Déclenchez le rire d'une femme et elle en arrive très vite aux confidences.
Ils sont mabouls ces Anglais, confie Mart à Cal. Ils ont plus de compassion pour les animaux que pour les êtres humains. Dans son pays, y a des mômes qui ne mangent pas à leur faim, les bombardements font exploser des civils au Moyen-Orient, mais lui ça ne lui fait ni chaud ni froid, par contre, l’idée qu’on tue ce blaireau, il en aurait chialé. Et il en était qu’à sa deuxième pinte.
Des éclats de rire fusent. Cal n'en cerne pas bien la teneur. Il y devine de la moquerie, mais ici, la moquerie est comme la pluie : soit présente, soit imminente, et il en exiyte au moins une dizaine de variantes, allant de l'enveloppante à brutale, avec des distinctions si subtiles qu'il faudrait des années pour les identifier toutes.
Je n'ai jamais pitié des gens que je croise au cours de mes enquêtes. La pitié vous valorise à vos propres yeux, vous pousse à vous surestimer. Mais ceux à qui vous la témoignez s'en moquent. Dès que vous commencez à ressentir ce que les victimes ont subi, vous perdez vos moyens. Vous devenez faible. Vous avez du mal à vous lever le matin parce que la perspective d'aller travailler vous révulse, ce qui n'est d'aucun secours pour personne. Je consacre mon temps et mon énergie à apporter des réponses ; pas des paroles de réconfort ou du chocolat chaud.
Si je devais cependant éprouver de la compassion, je la réserverais aux familles des victimes. Comme je venais de le dire à Richie, quatre-vingt-dix-neuf pour cent des victimes n'ont aucune raison de se plaindre : elles ont eu exactement ce qu'elles cherchaient. Les familles, elles, n'ont pas demandé à vivre l'enfer où elles se trouvent projetées. Je réfute le cliché selon lequel tout est de la faute de maman si le petit Jimmy est devenu un junkie et un dealer assez débile pour éventrer son fournisseur. Peut-être ne l'a-t-elle pas vraiment aidé à se réaliser. Et alors ? Mon enfance m'a laissé, moi aussi, face à des problèmes. Ai-je fini pour autant avec deux balles dans la nuque tirées par un caïd de la drogue ? J'ai vu un psy pendant deux ans, pour m'assurer que mes problèmes ne me submergeraient pas. Pendant ce temps, j'ai saisi le monde à bras-le-corps, parce que je suis adulte et que ma vie ne dépend que de moi. Si je me fais un jour défoncer la tronche, j'en porterai l'entière responsabilité. Et les miens, qui n'y seront pour rien, devront ramasser les morceaux.
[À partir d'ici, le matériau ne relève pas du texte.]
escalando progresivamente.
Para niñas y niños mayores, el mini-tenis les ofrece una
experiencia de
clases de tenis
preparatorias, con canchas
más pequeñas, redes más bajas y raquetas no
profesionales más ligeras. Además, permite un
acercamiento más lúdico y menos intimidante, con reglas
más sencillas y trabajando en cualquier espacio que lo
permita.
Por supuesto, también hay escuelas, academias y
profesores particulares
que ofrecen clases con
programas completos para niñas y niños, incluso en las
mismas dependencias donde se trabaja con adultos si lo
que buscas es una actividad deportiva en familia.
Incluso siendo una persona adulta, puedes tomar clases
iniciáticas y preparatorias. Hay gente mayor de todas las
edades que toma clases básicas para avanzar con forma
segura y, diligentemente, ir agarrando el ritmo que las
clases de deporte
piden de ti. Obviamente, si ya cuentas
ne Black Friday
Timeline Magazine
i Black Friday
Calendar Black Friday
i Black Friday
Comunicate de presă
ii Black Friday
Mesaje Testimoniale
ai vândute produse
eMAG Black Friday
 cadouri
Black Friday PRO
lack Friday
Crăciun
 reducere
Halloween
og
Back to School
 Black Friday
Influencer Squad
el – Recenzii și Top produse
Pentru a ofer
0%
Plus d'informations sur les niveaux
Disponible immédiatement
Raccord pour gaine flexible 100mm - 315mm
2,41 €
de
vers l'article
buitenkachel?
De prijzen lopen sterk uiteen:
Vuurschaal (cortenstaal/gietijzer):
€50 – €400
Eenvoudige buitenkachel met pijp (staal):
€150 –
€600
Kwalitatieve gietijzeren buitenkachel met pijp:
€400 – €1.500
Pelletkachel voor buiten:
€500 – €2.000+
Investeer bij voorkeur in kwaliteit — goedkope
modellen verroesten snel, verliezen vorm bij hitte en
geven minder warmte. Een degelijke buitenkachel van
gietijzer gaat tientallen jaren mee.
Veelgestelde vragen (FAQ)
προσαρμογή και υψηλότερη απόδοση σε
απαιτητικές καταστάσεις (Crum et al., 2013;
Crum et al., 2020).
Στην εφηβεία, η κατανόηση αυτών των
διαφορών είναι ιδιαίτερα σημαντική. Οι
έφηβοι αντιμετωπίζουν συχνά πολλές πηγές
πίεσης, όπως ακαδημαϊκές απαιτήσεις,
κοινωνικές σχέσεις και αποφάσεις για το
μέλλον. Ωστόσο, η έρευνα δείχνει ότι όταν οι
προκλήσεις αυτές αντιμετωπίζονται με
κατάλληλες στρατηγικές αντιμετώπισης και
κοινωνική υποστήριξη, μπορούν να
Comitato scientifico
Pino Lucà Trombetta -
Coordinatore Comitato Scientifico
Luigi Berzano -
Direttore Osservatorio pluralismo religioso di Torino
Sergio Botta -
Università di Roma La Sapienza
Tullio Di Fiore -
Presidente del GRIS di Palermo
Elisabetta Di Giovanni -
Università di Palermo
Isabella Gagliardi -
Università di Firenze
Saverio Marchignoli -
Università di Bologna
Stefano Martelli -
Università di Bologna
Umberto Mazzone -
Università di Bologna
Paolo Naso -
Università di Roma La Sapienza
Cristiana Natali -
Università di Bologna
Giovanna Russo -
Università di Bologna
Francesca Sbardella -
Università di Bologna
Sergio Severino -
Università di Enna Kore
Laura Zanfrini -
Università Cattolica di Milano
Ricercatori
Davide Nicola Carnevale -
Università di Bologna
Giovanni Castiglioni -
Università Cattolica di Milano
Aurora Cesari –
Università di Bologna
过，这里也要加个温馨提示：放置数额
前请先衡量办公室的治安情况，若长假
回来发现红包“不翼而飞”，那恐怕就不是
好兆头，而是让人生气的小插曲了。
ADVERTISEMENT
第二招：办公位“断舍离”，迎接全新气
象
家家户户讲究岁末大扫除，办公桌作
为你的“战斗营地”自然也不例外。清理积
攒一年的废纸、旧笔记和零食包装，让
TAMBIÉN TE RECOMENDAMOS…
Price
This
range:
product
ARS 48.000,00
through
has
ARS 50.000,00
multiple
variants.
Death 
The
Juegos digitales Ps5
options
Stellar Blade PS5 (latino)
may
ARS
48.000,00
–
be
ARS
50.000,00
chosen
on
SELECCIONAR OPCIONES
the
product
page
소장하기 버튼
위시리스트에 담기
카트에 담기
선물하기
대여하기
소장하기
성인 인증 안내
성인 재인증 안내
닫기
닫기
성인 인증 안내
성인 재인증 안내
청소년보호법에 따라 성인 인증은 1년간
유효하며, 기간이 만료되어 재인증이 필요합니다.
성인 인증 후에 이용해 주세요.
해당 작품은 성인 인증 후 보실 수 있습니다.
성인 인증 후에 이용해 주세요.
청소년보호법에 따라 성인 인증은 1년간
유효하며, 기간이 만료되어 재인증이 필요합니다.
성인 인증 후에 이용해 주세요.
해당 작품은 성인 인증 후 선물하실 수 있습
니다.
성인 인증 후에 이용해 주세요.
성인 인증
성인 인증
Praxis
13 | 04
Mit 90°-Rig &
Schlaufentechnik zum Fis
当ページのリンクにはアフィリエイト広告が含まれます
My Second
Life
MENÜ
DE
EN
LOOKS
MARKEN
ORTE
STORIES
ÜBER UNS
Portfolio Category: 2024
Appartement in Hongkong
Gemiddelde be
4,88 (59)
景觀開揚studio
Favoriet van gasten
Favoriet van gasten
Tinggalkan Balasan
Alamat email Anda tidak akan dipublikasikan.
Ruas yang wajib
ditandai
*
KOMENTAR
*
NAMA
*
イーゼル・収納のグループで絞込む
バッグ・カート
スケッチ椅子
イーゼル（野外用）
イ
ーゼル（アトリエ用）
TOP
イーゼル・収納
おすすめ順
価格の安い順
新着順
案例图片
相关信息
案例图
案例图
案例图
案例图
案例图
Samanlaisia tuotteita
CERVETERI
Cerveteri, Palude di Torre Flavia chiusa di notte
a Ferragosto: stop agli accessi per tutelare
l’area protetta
Voilà pourquoi je me blinde devant les familles. Rien n'est plus destructeur que la compassion.
Toutes les trois s'esclaffèrent encore. Bon Dieu, ce que j'aimais ces nanas sur le point de sortir, peinturlurées, aussi allèchantes que des paquets cadeau! On avait envie de les enlacer toutes pour voir si l'une d'elles se laisserait faire. Mais je m'en moquais. La plus belle était pour moi depuis longtemps. J'avais le sentiment d'être Steve McQueen, de pouvoir, d'un claquement de doigts, enlever Rosie sur ma moto et l'emmener voler au-dessus des toits.